• DIRECTIONS:
Which of the lines below hold "available"? Please return each one.

• INFORMATION GIVEN:
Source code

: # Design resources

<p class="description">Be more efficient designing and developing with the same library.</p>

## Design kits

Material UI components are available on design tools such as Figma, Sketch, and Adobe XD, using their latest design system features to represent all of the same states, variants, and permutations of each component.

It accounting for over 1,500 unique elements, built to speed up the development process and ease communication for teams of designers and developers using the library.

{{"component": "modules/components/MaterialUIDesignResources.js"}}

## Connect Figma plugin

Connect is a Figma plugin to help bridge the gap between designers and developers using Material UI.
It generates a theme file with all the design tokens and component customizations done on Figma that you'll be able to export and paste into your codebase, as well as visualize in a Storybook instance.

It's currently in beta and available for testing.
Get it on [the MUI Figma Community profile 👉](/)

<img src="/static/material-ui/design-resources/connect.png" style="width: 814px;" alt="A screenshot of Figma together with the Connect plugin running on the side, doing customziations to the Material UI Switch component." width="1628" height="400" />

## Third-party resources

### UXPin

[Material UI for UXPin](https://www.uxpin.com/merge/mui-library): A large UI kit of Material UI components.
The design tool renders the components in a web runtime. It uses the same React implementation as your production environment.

• WRITTEN REPLY:
Material UI components are available on design tools such as Figma, Sketch, and Adobe XD, using their latest design system features to represent all of the same states, variants, and permutations of each component.
It's currently in beta and available for testing.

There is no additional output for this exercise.